Stored records:
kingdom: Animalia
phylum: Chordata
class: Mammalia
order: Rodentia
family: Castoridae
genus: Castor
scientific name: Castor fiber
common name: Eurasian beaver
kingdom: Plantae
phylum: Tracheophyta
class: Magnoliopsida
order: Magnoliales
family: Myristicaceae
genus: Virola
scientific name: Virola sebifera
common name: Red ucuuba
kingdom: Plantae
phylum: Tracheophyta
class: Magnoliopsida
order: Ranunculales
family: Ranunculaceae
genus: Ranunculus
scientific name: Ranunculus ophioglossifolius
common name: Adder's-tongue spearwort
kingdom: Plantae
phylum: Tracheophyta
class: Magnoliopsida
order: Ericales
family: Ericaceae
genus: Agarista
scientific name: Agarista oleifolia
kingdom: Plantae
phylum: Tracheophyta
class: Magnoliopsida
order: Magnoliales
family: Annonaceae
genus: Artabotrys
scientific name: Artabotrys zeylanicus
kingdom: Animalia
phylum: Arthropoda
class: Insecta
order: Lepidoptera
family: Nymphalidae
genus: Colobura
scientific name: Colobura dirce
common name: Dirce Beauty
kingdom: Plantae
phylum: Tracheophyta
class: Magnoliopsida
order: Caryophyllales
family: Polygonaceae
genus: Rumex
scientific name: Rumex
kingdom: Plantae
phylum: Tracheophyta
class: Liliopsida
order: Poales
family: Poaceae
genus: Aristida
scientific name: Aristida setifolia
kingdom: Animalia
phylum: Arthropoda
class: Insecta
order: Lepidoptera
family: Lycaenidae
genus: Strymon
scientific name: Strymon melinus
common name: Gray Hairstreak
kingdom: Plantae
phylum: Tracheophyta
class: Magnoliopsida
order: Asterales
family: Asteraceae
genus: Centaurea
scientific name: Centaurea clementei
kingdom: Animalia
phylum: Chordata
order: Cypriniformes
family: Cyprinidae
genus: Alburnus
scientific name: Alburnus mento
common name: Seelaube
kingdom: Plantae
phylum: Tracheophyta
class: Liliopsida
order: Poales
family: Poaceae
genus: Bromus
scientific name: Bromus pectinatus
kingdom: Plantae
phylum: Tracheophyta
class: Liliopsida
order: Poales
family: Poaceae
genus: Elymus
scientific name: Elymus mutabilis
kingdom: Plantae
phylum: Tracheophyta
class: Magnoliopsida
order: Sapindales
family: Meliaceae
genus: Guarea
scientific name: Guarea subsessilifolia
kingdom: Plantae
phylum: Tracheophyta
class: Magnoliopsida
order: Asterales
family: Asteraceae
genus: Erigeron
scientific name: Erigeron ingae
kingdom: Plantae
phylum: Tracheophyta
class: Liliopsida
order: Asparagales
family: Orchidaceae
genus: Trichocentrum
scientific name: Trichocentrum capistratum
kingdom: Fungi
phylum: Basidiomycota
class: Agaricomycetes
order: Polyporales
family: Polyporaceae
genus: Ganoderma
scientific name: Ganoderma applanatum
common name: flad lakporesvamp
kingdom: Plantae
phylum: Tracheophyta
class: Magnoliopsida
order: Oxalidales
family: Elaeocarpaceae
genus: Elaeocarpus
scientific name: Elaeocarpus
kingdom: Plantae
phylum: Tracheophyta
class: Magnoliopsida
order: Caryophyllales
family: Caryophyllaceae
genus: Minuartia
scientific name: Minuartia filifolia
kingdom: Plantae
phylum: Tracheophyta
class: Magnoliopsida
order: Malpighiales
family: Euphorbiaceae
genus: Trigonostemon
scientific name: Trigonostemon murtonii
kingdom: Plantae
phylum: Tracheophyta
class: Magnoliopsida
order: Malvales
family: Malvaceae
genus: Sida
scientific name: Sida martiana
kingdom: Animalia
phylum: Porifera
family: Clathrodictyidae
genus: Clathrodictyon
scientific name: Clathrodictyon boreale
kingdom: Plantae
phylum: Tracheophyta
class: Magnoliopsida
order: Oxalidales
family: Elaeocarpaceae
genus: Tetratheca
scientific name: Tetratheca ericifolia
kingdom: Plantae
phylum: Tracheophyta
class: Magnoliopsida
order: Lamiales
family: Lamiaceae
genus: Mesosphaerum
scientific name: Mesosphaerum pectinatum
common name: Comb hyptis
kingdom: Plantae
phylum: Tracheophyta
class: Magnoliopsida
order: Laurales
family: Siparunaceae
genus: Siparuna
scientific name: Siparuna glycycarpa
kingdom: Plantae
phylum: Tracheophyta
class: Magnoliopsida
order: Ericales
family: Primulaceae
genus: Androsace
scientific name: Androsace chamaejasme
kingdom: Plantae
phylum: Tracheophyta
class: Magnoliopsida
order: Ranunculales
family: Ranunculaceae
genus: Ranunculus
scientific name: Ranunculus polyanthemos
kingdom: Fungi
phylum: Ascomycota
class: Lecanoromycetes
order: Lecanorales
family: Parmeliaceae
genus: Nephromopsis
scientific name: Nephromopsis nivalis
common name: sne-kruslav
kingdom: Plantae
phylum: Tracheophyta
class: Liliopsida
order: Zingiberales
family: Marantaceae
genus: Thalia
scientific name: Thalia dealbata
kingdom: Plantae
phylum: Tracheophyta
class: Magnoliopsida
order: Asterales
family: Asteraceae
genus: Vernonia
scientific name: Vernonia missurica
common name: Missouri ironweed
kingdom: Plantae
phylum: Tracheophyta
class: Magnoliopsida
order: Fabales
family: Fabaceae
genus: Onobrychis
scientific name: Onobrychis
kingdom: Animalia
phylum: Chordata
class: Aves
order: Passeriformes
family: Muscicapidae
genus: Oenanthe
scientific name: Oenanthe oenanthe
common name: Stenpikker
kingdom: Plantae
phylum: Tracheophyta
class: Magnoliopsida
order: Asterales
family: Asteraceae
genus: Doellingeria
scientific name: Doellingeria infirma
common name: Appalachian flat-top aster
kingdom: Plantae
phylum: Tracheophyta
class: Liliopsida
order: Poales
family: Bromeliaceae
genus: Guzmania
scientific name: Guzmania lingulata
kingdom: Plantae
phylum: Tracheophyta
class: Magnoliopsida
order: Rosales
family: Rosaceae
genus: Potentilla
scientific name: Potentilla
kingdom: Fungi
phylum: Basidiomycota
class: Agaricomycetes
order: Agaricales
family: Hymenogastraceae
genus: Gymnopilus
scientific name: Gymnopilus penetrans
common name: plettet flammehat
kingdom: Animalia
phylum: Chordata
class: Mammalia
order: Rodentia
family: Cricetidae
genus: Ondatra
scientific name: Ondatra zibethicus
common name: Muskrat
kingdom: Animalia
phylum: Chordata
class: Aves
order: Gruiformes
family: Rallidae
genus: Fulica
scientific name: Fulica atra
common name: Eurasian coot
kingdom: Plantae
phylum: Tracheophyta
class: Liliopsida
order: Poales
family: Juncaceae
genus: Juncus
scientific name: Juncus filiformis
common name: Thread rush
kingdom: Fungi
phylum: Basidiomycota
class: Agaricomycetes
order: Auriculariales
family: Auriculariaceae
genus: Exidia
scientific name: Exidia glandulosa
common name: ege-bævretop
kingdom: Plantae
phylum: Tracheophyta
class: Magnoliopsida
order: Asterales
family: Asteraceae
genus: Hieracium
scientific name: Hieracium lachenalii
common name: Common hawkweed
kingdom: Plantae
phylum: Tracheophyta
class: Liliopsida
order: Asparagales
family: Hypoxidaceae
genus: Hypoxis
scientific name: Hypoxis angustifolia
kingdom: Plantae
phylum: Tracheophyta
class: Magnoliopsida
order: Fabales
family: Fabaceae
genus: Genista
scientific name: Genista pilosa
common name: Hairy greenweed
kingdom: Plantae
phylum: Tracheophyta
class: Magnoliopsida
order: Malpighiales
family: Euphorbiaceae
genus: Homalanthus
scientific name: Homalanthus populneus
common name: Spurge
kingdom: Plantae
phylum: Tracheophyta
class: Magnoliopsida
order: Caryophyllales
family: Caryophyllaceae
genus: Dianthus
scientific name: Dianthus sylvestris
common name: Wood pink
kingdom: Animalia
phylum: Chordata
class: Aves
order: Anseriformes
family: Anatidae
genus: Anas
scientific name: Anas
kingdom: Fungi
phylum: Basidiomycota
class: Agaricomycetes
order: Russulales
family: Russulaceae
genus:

• **Work to be completed**: Write out the lines of the listing exactly as they appear, starting at the line that contains "order: Laurales" and ending at the line that contains "order: Lecanorales", with both of those lines included.

• **Task response**:
order: Laurales
family: Siparunaceae
genus: Siparuna
scientific name: Siparuna glycycarpa
kingdom: Plantae
phylum: Tracheophyta
class: Magnoliopsida
order: Ericales
family: Primulaceae
genus: Androsace
scientific name: Androsace chamaejasme
kingdom: Plantae
phylum: Tracheophyta
class: Magnoliopsida
order: Ranunculales
family: Ranunculaceae
genus: Ranunculus
scientific name: Ranunculus polyanthemos
kingdom: Fungi
phylum: Ascomycota
class: Lecanoromycetes
order: Lecanorales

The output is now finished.